Невесть откуда взялась Ариша. Бесстрашно стоит перед отставным подполковником, глядя через выпуклые линзы, снизу вверх.
 – Так... Откуда здесь ребенок? Где мамаша?..
Задвигались, заоглядывались, словно мама у Ариши была такой же маленькой, незаметной.
 – Мяу! – вдруг разнеслось обиженно-истошное.
Кто-то наступил Мурзику, который тоже незаметно просочился в бомбоубежище, на хвост и теперь тот взывал к справедливости наказания за посягательство на его неприкосновенность.
 – Ну, прямо зверинец... Привадили живность... А ты, девочка, иди к маме, где твоя мама? – наклонился Домком над взирающими линзами.
 – А что такое секс? – Не унималась Ариша.
 – Мама тебе все разъяснит.
 – Мама не знает, – надулась Ариша. – Она отсталая...
 – Арина, пойдем со мной, – сказал Писатель. – А вы продолжайте, Владимир Владимирович, я с вами согласен, ремонт нужен.
И стал пробираться к выходу из бомбоубежища.
 – У меня идея. – Услышал он возбуждённый голос поэта Васи. – Давайте превратим наш дом в граффити.
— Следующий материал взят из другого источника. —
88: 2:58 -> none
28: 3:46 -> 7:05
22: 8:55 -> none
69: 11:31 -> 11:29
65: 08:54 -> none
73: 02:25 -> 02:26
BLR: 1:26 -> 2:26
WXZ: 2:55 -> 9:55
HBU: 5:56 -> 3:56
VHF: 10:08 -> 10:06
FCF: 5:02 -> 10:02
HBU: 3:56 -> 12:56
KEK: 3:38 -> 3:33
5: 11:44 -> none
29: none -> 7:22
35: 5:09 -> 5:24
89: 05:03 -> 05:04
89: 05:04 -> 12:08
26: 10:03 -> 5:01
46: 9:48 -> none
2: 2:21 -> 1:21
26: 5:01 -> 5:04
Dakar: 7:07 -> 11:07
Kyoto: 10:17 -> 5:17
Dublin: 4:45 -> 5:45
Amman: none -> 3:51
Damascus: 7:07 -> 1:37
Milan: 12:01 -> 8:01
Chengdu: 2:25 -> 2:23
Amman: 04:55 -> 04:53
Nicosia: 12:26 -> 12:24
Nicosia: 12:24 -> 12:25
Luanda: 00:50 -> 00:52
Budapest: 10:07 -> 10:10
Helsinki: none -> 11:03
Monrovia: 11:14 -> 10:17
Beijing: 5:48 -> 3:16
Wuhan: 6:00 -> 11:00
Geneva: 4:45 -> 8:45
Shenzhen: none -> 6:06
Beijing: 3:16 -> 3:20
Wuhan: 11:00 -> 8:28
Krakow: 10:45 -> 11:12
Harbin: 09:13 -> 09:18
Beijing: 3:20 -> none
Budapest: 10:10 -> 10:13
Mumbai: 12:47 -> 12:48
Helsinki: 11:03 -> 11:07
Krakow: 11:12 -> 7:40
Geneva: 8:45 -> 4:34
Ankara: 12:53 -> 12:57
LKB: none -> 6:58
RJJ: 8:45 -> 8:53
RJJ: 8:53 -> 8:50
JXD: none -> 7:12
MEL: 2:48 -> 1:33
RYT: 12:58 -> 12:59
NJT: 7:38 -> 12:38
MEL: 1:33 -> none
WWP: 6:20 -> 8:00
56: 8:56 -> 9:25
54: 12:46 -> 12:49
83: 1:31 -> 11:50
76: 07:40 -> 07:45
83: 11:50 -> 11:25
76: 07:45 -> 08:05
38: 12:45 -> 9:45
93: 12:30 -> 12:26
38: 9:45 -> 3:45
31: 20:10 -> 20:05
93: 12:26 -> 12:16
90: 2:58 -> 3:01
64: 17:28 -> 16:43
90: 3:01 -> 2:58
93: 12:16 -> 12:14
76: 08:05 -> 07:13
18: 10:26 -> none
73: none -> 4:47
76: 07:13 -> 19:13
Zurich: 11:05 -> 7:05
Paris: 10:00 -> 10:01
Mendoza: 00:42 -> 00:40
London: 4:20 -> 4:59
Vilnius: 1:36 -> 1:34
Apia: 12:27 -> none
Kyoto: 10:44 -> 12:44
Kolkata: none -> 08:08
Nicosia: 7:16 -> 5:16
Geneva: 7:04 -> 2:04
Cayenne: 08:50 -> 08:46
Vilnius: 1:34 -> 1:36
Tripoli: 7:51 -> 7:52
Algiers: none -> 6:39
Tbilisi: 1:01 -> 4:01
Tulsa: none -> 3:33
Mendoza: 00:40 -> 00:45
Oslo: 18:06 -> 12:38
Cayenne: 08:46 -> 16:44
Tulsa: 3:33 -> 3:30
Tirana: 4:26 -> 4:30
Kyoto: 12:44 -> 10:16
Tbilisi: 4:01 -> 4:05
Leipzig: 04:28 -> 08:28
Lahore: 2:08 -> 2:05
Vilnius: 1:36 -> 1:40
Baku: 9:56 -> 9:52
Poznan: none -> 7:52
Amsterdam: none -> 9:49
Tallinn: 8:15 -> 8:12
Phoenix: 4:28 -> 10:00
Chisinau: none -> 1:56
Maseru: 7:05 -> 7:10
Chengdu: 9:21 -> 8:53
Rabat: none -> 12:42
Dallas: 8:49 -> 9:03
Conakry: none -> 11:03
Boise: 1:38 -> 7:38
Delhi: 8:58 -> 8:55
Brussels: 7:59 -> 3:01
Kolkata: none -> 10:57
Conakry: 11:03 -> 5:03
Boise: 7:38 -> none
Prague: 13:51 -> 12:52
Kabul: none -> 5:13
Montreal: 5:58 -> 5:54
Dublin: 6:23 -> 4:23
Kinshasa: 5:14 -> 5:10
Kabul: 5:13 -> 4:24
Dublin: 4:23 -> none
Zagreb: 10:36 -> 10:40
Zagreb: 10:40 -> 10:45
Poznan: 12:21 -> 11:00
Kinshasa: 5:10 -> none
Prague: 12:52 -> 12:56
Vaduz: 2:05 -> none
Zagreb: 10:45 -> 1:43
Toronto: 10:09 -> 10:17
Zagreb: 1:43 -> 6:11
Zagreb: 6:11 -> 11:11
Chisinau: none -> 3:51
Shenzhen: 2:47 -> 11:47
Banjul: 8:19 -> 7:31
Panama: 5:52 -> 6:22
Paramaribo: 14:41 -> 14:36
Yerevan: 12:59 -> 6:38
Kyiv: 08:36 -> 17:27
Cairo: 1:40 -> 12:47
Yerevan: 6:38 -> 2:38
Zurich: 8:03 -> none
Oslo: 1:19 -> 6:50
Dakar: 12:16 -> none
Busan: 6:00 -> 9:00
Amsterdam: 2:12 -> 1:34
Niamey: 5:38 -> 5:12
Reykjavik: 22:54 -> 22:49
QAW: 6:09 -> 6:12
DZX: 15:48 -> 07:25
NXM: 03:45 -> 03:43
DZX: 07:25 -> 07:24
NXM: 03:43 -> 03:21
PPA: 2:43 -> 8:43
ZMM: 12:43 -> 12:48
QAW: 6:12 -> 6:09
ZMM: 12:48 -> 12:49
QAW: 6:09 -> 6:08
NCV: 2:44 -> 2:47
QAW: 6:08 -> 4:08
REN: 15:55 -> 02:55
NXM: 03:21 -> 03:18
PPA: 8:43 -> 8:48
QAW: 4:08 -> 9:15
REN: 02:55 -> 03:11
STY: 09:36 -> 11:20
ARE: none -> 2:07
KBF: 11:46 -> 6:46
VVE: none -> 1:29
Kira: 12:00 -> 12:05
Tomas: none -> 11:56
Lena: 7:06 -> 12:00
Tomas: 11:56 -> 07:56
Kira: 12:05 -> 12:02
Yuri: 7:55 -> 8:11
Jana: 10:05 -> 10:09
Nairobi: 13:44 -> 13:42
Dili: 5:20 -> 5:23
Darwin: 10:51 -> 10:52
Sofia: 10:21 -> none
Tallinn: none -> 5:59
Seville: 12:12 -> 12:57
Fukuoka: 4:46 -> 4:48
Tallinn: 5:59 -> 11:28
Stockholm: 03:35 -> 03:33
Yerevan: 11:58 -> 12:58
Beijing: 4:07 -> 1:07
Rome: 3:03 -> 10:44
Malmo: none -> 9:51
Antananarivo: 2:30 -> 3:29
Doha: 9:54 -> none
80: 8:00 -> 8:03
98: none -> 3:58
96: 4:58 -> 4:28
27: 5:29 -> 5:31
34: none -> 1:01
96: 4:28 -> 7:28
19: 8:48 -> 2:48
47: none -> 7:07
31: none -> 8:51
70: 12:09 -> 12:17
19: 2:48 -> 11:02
Со стихами …
Но приняли его предложение или нет ни Писатель, ни Ариша, ни Мурзик, выскочивший за дверь впереди них, уже не услышали.


Боря – буддист начинал как кришнаит, но стал широко известен не только в узких кругах единоверцев. Пару лет он ходил в широких шароварах и неустанно повторял:
Харе Кришна Харе Кришна
Кришна Кришна Харе Харе
Харе Рама Харе Рама
Рама Рама Харе Харе,
не особенно вдумываясь в значение этих слов и только много позже узнал, что имена Бога на санскрите на русский язык можно перевести примерно так: «О Всепривлекающий, о Всерадующий Бог, о духовная энергия Бога! Прошу, позволь мне преданно служить Тебе». И посчитал, что не напрасно прожил эти два года, питаясь рисом и овощами, предаваясь телесному воздержанию.
После звездного часа поклонников Кришны и их растворения на просторах страны, на детской площадке во дворе среди качелей и горок он соорудил хурдэ – разрисованный металлический цилиндр, насаженный на металлический прут, и начал обучать детишек крутить его, утверждая, что тем самым сближает их с Богом. Когда Писатель, который в отличие от прочих жильцов немного разбирался в религиях, поинтересовался, что находится внутри цилиндра, ведь Боре неоткуда было взять молитвенные тексты, а именно они должны были находиться там, тот ответствовал, что вполне достаточно просто знания, что они должны быть там, тем более, что истинных буддистов в окрестностях кроме него нет никого.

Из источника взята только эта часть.